■ What is needed
Work out the count of lines in the entries below that include "right", and write only that count.

━━ Data provided ━━

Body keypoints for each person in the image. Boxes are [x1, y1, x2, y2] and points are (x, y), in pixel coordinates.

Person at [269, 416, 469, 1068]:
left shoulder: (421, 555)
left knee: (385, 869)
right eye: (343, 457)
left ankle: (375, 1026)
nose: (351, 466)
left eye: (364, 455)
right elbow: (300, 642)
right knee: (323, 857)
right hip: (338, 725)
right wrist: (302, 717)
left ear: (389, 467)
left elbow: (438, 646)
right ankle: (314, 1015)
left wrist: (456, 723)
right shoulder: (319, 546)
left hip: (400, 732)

━━━
━━ Data provided ━━

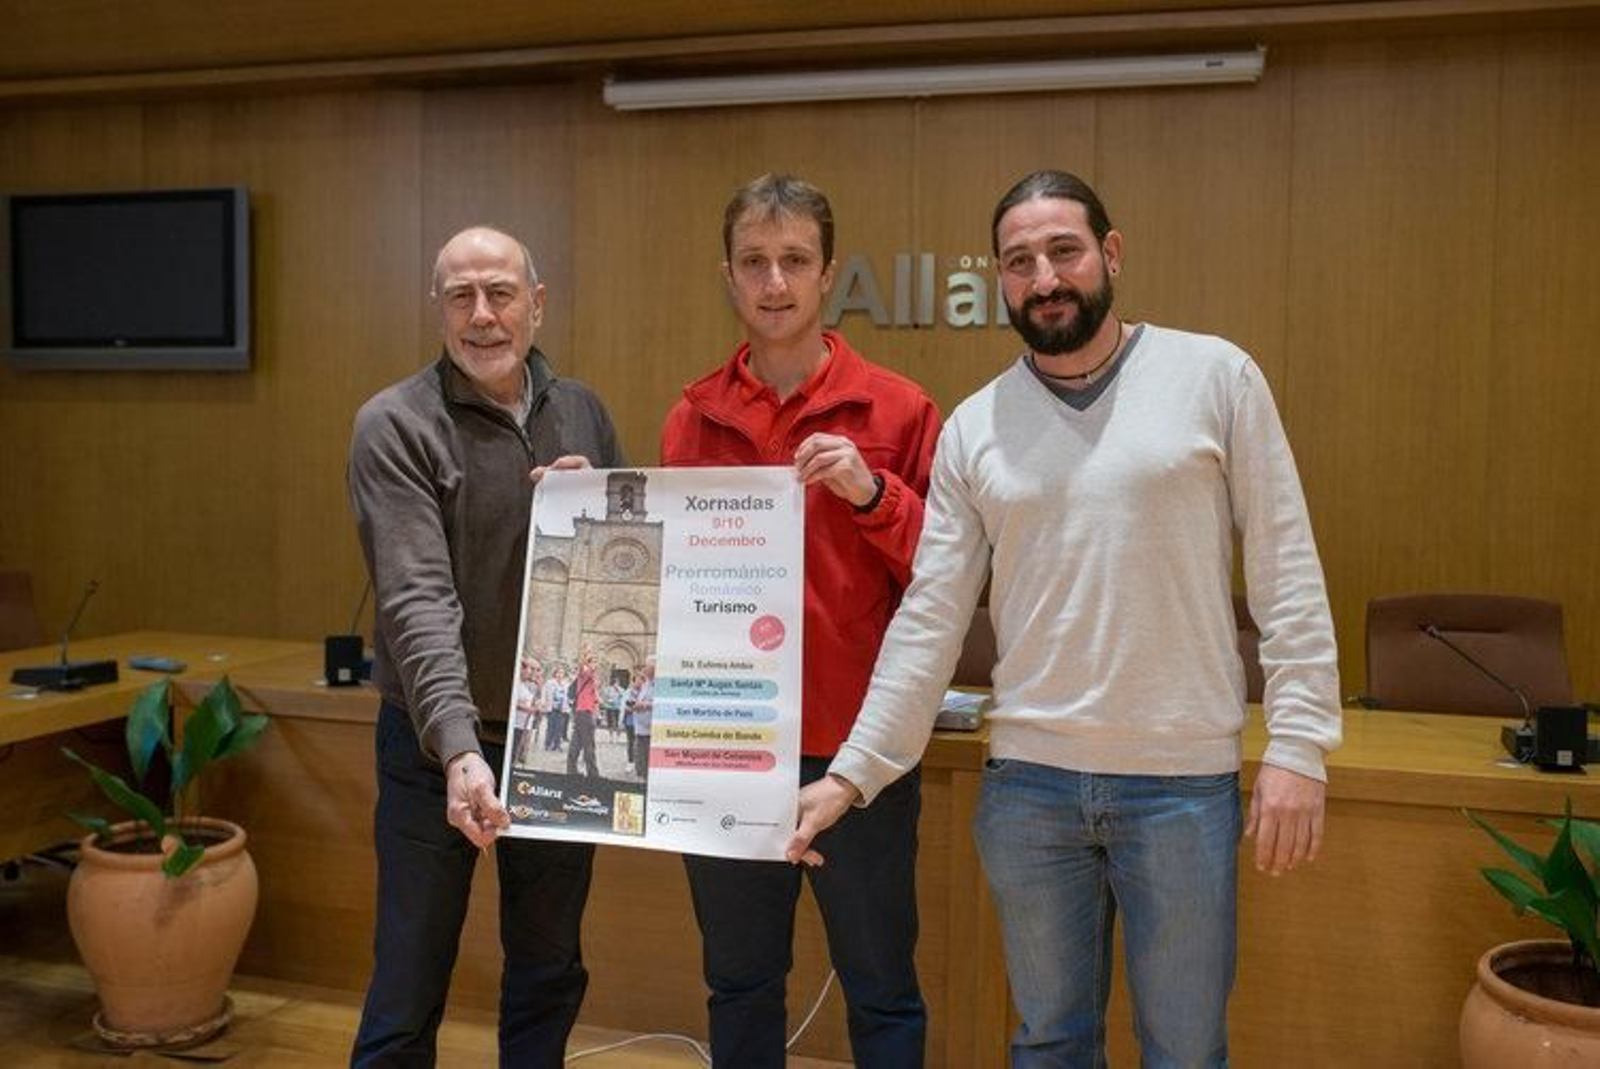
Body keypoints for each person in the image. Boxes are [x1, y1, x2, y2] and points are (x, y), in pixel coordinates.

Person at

━━━

■ Exercise result
7